NOTES.md

My Approach

We always use nested loops for printing the patterns.

1. For the outer loop, we count the number of lines/rows and loop for them.
2. Next, for the inner loop, we focus on the number of columns and somehow connect them to the rows by forming a logic such that for each row we get the required number of columns to be printed.
3. We print the character inside the inner loop.
4. Observe symmetry in the pattern or check if a pattern is a combination of two or more similar patterns.

Time Complexity

To analyze the time complexity of this program, let's break it down step by step:

1. Outer Loop (i): The outer loop runs N times, where N is the input parameter.
2. Inner Loop (j): This loop runs from the ASCII value of 'A' to the ASCII value of 'A' + N - i. In the worst case, when i is at its minimum value of 1, the inner loop will iterate from 'A' to 'A' + N - 1.

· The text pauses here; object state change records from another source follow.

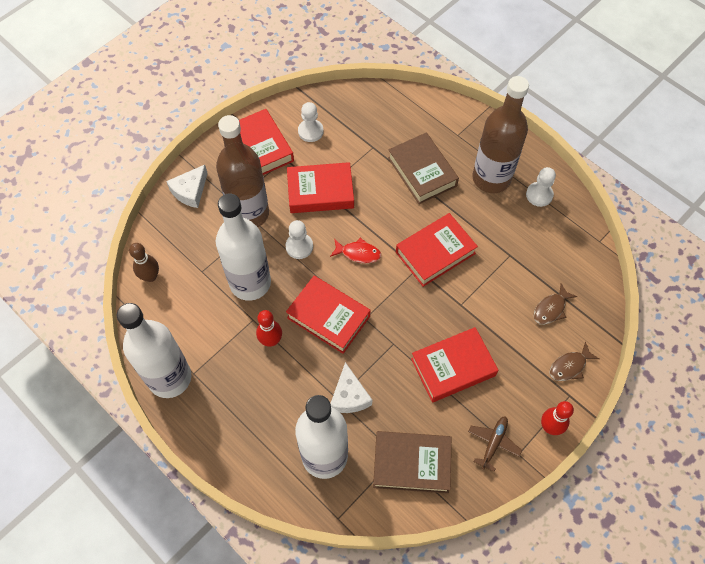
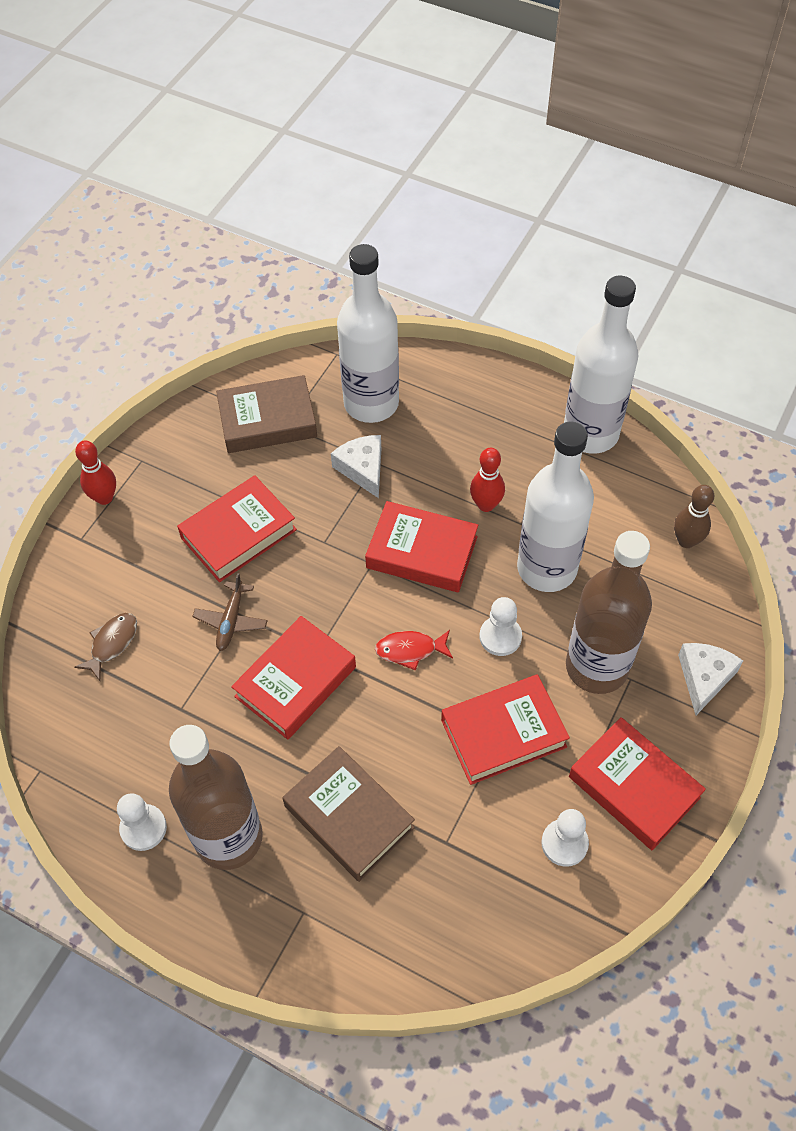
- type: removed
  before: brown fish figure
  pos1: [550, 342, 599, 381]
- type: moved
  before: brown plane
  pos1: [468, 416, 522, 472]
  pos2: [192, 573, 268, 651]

Let's calculate the total number of iterations of the inner loop across all iterations of the outer loop:

• In the first iteration of the outer loop, the inner loop runs for N iterations.
• In the second iteration of the outer loop, the inner loop runs for N - 1 iterations. And so on, until the last iteration of the outer loop where the inner loop runs for 1 iteration.

The sum of iterations is:

N + (N - 1) + (N - 2) + ... + 1

This sum is known as the sum of the first N natural numbers, which can be represented as $N*(N+1)/2$.

Therefore, the overall time complexity of the program is $O(N*(N+1)/2)$, which simplifies to $O(N^2)$ in big O notation.

where N is the number of rows/lines (horizontally).

Space Complexity

• The additional space used by the code is mainly for temporary variables and the input values.
• The memory used by the nested loops is constant and does not depend on the input size N.
• So, the space complexity of the code is $O(1)$, constant space complexity.